# Work instruction
Look through the data below, and copy each line that carries the word "Loss".

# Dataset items
○ ○ ○ ○ ○
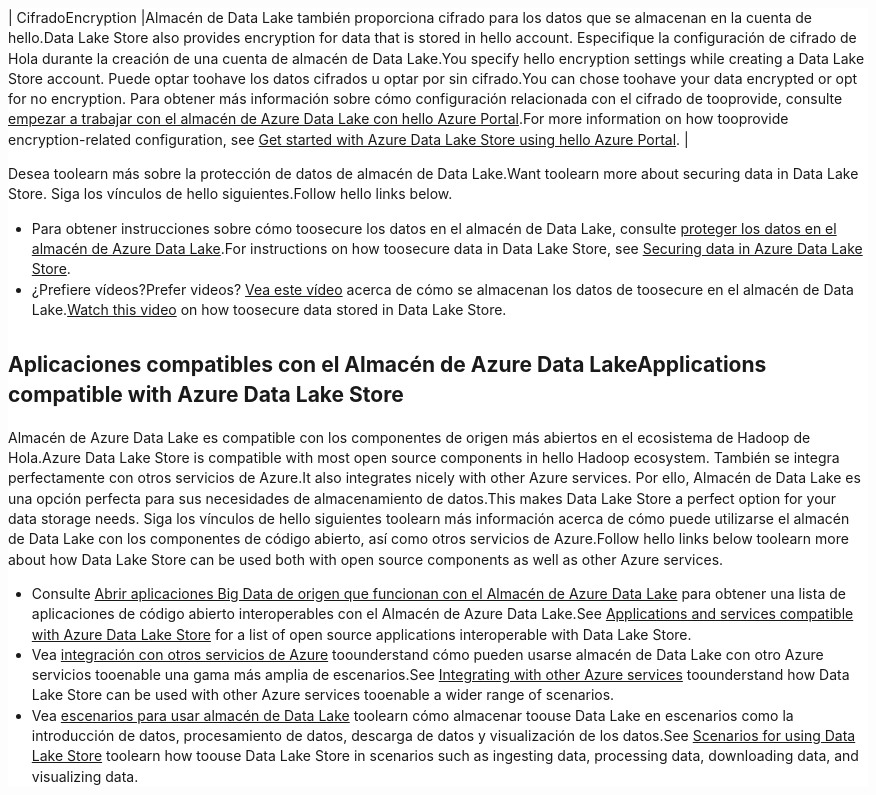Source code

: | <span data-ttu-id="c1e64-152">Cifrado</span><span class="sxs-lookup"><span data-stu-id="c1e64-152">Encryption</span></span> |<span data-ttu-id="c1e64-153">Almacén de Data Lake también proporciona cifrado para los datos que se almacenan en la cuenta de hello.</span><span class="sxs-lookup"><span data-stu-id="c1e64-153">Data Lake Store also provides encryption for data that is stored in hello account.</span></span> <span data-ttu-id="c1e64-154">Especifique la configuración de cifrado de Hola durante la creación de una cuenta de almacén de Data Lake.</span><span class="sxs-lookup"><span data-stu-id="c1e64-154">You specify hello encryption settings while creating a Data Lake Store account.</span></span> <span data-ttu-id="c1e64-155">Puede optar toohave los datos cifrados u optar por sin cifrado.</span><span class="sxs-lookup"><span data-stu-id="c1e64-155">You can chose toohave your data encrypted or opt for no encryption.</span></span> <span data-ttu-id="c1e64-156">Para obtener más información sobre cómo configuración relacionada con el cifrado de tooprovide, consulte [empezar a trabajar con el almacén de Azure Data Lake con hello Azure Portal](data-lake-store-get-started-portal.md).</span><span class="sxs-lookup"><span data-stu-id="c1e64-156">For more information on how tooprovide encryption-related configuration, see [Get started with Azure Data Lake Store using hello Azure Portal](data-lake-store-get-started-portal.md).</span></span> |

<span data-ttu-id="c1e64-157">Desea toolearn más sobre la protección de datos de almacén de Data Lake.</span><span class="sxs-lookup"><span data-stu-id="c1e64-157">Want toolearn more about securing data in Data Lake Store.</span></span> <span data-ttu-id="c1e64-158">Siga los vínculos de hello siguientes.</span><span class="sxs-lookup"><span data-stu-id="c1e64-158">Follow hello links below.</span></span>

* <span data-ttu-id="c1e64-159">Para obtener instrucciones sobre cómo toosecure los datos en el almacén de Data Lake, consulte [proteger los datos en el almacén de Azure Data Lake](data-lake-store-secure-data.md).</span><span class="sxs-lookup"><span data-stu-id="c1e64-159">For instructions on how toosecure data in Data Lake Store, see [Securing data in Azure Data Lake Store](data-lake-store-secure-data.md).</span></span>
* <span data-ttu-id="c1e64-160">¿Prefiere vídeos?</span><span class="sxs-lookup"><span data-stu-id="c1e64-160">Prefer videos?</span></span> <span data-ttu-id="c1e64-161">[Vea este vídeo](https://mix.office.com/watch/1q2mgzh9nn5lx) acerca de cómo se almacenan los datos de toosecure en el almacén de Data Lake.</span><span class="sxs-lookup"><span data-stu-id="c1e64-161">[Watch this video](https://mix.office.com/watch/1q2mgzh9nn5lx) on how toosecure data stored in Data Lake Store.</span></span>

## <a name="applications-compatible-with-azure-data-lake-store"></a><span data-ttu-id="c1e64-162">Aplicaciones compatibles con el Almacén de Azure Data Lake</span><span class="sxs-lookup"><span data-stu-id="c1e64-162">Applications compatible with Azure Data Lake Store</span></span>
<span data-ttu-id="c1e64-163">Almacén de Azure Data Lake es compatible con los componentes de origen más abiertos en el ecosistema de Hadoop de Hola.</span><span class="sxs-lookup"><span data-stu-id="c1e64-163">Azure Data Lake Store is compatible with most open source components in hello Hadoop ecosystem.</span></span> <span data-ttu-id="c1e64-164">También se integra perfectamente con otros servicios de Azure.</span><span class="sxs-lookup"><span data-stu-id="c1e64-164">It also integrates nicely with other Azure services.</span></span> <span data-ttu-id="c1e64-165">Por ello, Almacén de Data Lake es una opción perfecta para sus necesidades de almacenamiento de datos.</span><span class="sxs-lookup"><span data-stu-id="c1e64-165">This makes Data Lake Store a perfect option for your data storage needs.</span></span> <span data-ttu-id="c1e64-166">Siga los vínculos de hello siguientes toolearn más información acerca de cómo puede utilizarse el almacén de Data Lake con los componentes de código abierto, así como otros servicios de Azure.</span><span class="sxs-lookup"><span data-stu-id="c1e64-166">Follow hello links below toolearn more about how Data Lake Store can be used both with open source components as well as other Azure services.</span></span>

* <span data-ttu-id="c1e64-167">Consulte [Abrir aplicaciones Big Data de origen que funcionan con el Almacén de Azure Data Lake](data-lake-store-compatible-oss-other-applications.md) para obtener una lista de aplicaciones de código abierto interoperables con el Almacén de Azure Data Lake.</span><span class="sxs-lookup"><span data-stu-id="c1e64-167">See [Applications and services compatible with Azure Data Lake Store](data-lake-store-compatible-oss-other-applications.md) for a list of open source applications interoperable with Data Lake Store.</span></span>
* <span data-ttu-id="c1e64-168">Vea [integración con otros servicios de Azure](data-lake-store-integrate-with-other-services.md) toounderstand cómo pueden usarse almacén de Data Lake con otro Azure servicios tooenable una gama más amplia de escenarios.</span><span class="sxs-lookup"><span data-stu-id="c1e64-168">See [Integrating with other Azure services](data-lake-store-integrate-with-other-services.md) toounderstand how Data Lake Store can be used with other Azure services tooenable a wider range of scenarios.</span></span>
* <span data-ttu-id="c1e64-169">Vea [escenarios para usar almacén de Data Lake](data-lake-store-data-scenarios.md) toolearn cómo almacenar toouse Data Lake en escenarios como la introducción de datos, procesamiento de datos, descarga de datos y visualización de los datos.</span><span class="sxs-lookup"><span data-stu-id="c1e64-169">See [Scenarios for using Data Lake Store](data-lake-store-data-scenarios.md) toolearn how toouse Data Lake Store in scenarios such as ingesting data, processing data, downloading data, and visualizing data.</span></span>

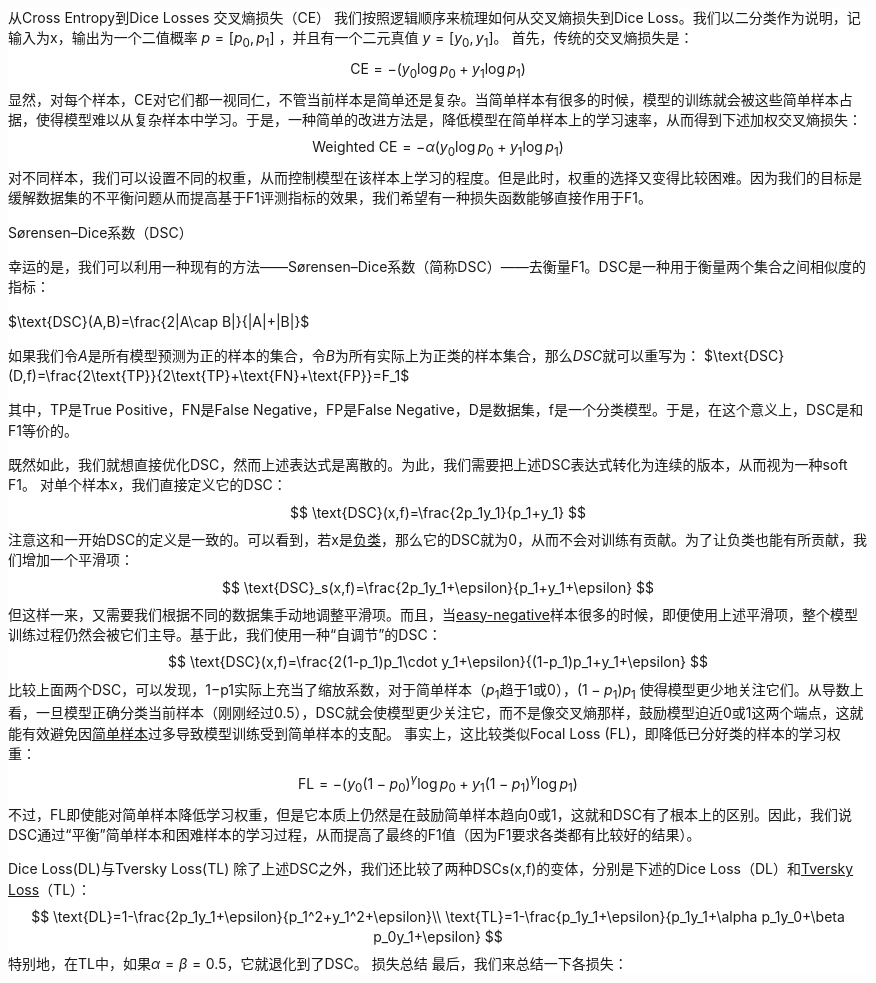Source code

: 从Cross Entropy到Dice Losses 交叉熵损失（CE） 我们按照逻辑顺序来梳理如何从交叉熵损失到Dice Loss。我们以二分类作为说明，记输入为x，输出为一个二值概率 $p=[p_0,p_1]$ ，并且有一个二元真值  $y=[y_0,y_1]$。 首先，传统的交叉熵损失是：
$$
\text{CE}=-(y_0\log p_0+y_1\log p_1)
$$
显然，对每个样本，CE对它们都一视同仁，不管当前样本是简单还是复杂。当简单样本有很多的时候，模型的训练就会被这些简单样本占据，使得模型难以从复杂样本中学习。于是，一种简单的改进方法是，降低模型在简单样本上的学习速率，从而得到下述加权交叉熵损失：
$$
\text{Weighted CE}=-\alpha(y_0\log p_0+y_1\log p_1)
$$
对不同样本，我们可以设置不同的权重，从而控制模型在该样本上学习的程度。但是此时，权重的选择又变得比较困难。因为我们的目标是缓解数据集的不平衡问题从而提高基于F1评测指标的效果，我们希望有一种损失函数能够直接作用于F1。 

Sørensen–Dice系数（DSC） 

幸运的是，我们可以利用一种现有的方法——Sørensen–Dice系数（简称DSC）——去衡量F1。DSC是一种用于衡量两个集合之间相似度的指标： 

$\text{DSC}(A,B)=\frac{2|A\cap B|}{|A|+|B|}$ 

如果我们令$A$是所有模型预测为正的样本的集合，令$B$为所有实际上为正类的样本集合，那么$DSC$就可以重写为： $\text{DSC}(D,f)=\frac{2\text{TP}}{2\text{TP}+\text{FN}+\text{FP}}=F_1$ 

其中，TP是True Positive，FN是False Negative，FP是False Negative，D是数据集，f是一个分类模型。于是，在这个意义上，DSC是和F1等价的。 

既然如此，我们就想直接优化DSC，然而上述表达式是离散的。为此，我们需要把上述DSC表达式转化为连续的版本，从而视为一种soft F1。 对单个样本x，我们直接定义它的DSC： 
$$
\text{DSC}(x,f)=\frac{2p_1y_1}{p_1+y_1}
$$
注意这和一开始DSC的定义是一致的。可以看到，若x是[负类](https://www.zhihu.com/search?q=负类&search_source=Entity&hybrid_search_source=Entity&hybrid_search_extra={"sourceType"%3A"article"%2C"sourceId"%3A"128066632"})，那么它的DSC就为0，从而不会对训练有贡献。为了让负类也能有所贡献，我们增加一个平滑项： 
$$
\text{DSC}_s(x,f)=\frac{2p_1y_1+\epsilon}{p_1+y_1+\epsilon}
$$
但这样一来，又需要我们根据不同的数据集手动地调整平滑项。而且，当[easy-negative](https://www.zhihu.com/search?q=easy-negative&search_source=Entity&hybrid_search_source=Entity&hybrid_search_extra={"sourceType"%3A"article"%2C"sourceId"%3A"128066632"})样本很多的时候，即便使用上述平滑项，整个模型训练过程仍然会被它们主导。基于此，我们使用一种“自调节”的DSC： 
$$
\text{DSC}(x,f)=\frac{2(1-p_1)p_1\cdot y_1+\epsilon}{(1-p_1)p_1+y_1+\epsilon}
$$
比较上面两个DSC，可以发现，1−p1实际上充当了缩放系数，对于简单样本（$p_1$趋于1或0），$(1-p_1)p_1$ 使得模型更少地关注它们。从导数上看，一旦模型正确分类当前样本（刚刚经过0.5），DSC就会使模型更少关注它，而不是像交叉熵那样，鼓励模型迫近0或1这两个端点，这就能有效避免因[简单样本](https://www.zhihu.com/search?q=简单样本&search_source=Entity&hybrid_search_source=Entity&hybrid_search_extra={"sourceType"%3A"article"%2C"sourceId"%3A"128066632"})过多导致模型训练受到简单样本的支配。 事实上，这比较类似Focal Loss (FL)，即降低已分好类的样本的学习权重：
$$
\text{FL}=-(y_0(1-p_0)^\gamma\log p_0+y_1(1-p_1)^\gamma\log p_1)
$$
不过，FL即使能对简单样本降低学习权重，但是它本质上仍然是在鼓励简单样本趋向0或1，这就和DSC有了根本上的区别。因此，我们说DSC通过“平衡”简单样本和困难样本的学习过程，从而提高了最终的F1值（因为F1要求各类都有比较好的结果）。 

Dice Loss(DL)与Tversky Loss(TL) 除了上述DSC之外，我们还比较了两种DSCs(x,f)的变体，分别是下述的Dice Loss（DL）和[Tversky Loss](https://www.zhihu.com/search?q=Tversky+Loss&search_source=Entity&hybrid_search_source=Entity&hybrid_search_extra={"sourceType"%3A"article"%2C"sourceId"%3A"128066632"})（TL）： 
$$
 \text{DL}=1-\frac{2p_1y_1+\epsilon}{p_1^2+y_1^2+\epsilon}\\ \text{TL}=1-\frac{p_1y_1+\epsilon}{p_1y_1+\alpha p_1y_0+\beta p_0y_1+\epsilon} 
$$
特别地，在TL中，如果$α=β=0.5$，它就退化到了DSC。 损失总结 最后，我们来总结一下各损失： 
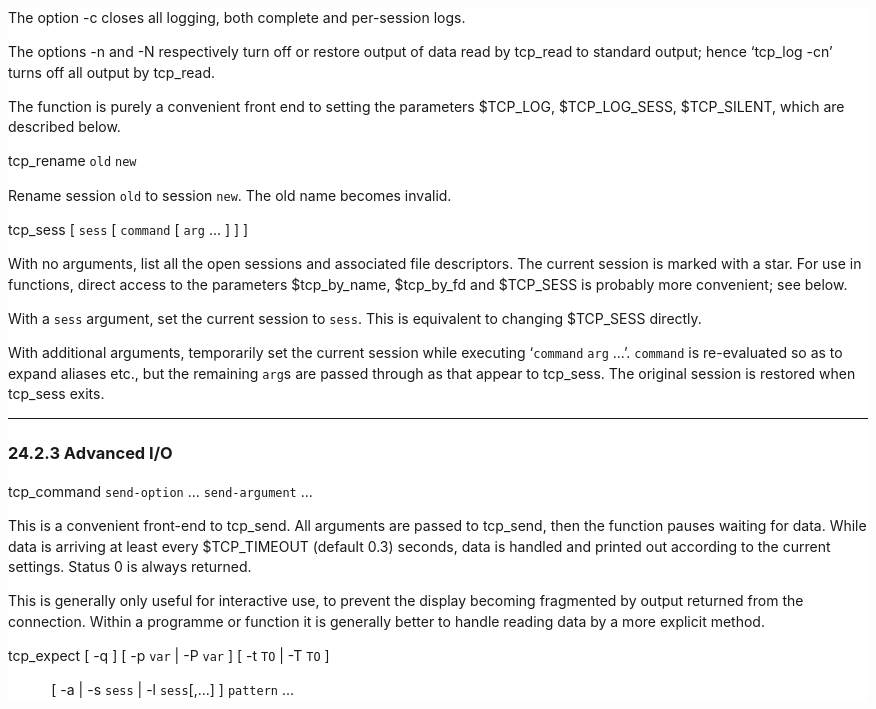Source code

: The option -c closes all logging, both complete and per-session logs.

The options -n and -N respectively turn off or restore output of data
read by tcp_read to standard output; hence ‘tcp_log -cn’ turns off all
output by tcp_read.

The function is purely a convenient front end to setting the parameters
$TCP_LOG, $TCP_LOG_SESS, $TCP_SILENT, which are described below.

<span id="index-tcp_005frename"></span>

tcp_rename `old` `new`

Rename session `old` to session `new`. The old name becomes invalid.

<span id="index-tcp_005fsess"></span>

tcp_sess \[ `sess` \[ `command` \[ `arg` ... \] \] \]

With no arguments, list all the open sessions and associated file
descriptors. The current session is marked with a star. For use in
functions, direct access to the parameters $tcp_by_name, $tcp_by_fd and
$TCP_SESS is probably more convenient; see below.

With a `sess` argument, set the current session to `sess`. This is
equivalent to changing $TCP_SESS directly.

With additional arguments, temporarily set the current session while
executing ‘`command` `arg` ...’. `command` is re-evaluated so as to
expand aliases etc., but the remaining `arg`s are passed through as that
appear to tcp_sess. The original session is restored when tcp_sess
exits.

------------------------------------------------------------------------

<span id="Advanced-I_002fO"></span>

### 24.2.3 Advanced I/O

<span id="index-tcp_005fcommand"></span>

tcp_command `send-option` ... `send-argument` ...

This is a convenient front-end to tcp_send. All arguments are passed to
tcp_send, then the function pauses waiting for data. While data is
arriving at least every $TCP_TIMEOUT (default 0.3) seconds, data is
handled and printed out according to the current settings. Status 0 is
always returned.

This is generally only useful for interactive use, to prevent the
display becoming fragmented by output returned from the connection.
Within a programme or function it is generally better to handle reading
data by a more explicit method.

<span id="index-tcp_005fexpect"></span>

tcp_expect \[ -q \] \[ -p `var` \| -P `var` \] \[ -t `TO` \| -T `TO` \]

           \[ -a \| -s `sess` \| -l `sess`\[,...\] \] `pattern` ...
○ ○ ○ ○ ○
# Exercise response
: 从Cross Entropy到Dice Losses 交叉熵损失（CE） 我们按照逻辑顺序来梳理如何从交叉熵损失到Dice Loss。我们以二分类作为说明，记输入为x，输出为一个二值概率 $p=[p_0,p_1]$ ，并且有一个二元真值  $y=[y_0,y_1]$。 首先，传统的交叉熵损失是：
比较上面两个DSC，可以发现，1−p1实际上充当了缩放系数，对于简单样本（$p_1$趋于1或0），$(1-p_1)p_1$ 使得模型更少地关注它们。从导数上看，一旦模型正确分类当前样本（刚刚经过0.5），DSC就会使模型更少关注它，而不是像交叉熵那样，鼓励模型迫近0或1这两个端点，这就能有效避免因[简单样本](https://www.zhihu.com/search?q=简单样本&search_source=Entity&hybrid_search_source=Entity&hybrid_search_extra={"sourceType"%3A"article"%2C"sourceId"%3A"128066632"})过多导致模型训练受到简单样本的支配。 事实上，这比较类似Focal Loss (FL)，即降低已分好类的样本的学习权重：
Dice Loss(DL)与Tversky Loss(TL) 除了上述DSC之外，我们还比较了两种DSCs(x,f)的变体，分别是下述的Dice Loss（DL）和[Tversky Loss](https://www.zhihu.com/search?q=Tversky+Loss&search_source=Entity&hybrid_search_source=Entity&hybrid_search_extra={"sourceType"%3A"article"%2C"sourceId"%3A"128066632"})（TL）： 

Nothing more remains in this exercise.